I had a great weekend. I had to mow the grass but that is expected and still makes for a great weekend. For this Blog it was great because I got to put a lot of run time on the HB2. About six hours in total.
I even ran the Mayan calendar in a 7.75″ diameter on some Corian. I’ll post some pictures soon. The detail was excellent.
I think I may still have a little drag on the axis screws. It didn’t bother the CNC work this weekend. I have some spray bearing grease I will inject behind the Thrust bearings and see if the intermittent slight rubbing noise goes away.
If the grease doesn’t help, I already have a plan to put a “step” at each end of the screws and just remove the thrust bearings. That way the only thing the screw end can contact is the center race of the bearings.
That’s what I should have done in the first place. I did find out how easy it is (when you have a lathe) to modify the ends of the axis screws.
How I noticed what may be the rub is I changed my micro-stepping from quarter to eighth. I now run 8,000 steps per inch rather than 4000. That’s 0.000125 inches per step, way too fine than really useful . This was done not to increase accuracy but make the steppers run a lot more quite (but also a lot hotter).

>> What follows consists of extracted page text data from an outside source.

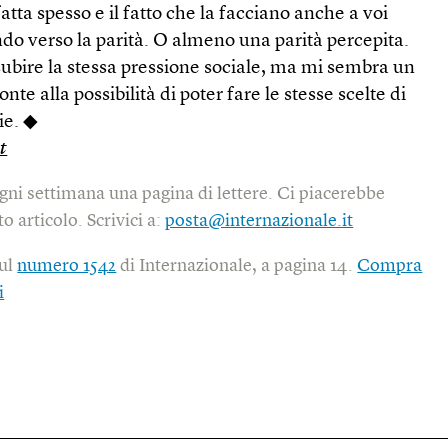
ta spesso e il fatto che la facciano anche a voi
do verso la parità. O almeno una parità percepita.
subire la stessa pressione sociale, ma mi sembra un
nte alla possibilità di poter fare le stesse scelte di
pie. ◆
t
gni settimana una pagina di lettere. Ci piacerebbe
o articolo. Scrivici a:
posta@internazionale.it
sul
numero 1542
di Internazionale, a pagina 14.
Compra
i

Quarter stepping was still more accuracy (0.00025″) than I needed and it is supposed to provide more torque. The motors run cool. The noise however is more than 3 db higher and the twin Y’s were driving me crazy with their loud sound. Now I hear a sweet soft tune.
I had to bump up the stepper frequency in the software but that was no challenge for the computer I use to run MACH3.
All these things are minor tweaks, even the rubbing, but that’s part of what I like to do. It’s like writing computer code, the work is never complete. Always one more detail to add or I feel a need to “tweak” something.